What to work on ▸ Nothing but the data itself, reproduced exactly, is the expected answer.

Record excerpts Start Marker

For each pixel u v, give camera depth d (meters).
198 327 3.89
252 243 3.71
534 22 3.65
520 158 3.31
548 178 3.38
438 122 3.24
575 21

Record excerpts End Marker

Solved problem ▸
For each pixel u v, give camera depth d (meters).
198 327 3.89
252 243 3.71
534 22 3.65
520 158 3.31
548 178 3.38
438 122 3.24
575 21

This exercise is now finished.